The Fjords of Musandam

I have always presumed that fjords were created by glaciers. So when my husband signed us up for a day trip to the Musandam Peninsula for a dhow boat ride through their “fjords,” I was confused. More so when I read this fascinating fact about where we were headed.

Musandam was an Omani enclave within the UAE, which makes it a territory of Oman that is separated from the rest of the country.

The tour operator required us to submit in advance our passport and Dubai visa information so they could process our entry to Oman. On the bus from Dubai, we passed three other Emirates—Sharjah, Ajman and Ras al-Khaimah—before we reached the border.
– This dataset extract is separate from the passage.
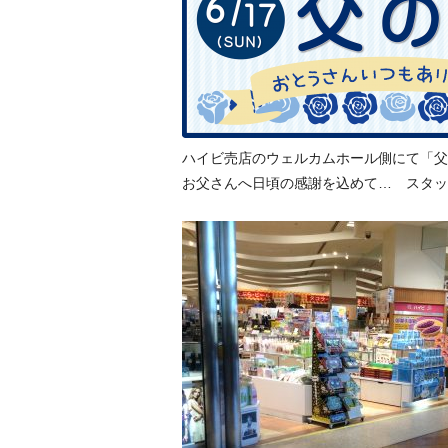
ハイビ売店のウェルカムホール側にて「父
お父さんへ日頃の感謝を込めて… スタッ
After checking our documents, we were driven to the Dibba Port.

The traditional dhow boat comes in many forms, but it has long been part of the history of this region—used for livelihood before the rise of oil and gas. Our ride for that day was the typical two-level wooden boat fancied up so visitors could have a relaxing day. The first level had a cozy corner up front, a counter in the middle that served all-day snacks of milk cookies, dates and fresh fruits. This counter also served as the lunch buffet table and behind the counter was the changing area/washroom. Our group was a mixed one but primarily made up of Egyptians and Filipinos—most of which were Dubai-based workers that were clearly not first-timers. They came prepared with comfort food and drinks of their choice, and had already planned out how to maximize their time on this cruise.

I was merely an observer since I had no idea what was in store for the day. But once we left the port, I realized just how beautiful the weather was. In our perch on the second level of the boat, which I will call the “chill area,” I found it quite amusing that despite the heady mix of random conversations, Egyptian music blaring through a speaker and the booming voice of the boat captain trying to amuse the crowd with his jokes, I actually felt very relaxed.
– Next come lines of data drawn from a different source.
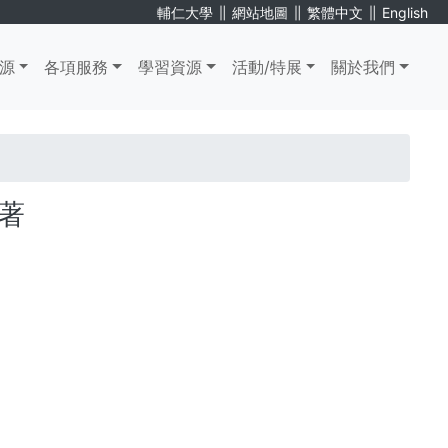
∥
∥
∥
輔仁大學
網站地圖
繁體中文
English
源
各項服務
學習資源
活動/特展
關於我們
斌著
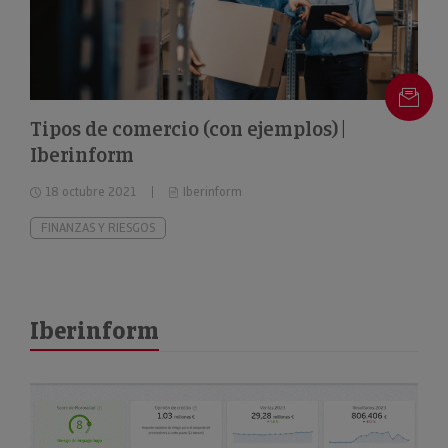
Tipos de comercio (con ejemplos) |
Iberinform
18 octubre 2021
Iberinform
FINANZAS Y RIESGOS
Iberinform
It was a good day to go sailing. There was only one other boat in the general area and soon, as we entered calmer seas, the view became even more breathtaking. Our travels have brought us to both the famous fjords of Norway and New Zealand but this was a totally different experience altogether. For example, the view from fjords formed by glaciers is usually tiny waterfalls streaming down the mountain. Here in Musandam, tiny patches of vegetation sprout out from the rocks in its jagged coastline, a reminder of life amid those walls. Now I understand why they call this the “Norway of Arabia.”

Boasting of stillness and strength, I was enamored by the view from all sides. The Filipina I became acquainted with told me we would be on the boat for around six hours. I already knew there would be swimming involved because their group had swimming attire under their street clothes but I was thinking that, being from the Philippines, it’s kind of hard to be impressed when it comes to gorgeous beaches.

As soon as we stopped moving and dropped the anchor in a cove, I realized that the whole ambience was worth going all the way there. It seemed like a switch was turned on and suddenly, the boat was abuzz with excitement.

The exodus from the upper level began—a thrilling speedboat ride awaited those who wanted a fast spin before being brought to the nearest shore to swim. Some just simply jumped into the waters near the boat and others lined up for their turn on the banana boat.

My husband rode a kayak for a bit, then went for a swim while I decided to get on the speedboat at the last minute, fully dressed, after hearing all the excited squeals from a distance. The navigator deliberately twisted and turned at high speeds for a quick adrenaline rush and I really had fun.

Lunch was served and after some time, the boat began to move elsewhere for a fishing stop. As I was looking at those trying their luck below, the dolphins made their appearance—jumping out of the water—in areas surrounding the dhow. And they began to follow us as well as we sailed back to the port, grateful for such a perfect day.

As we piled back to the bus for the long ride back to Dubai, I was so thankful we decided to do this. The stop at the border for re-entry to the UAE was more tedious but understandable due to illegal crossings that have happened in the past.

We left our hotel at 8 a.m. and returned at 8 p.m.—a good 12 hours, half of which was travel time. We highly recommend making this trip if you have an extra day or two in the area. Better yet, stay longer to explore the villages we passed, hike through the mountains or just spend the night in a boat, being rocked into a state of blissfulness.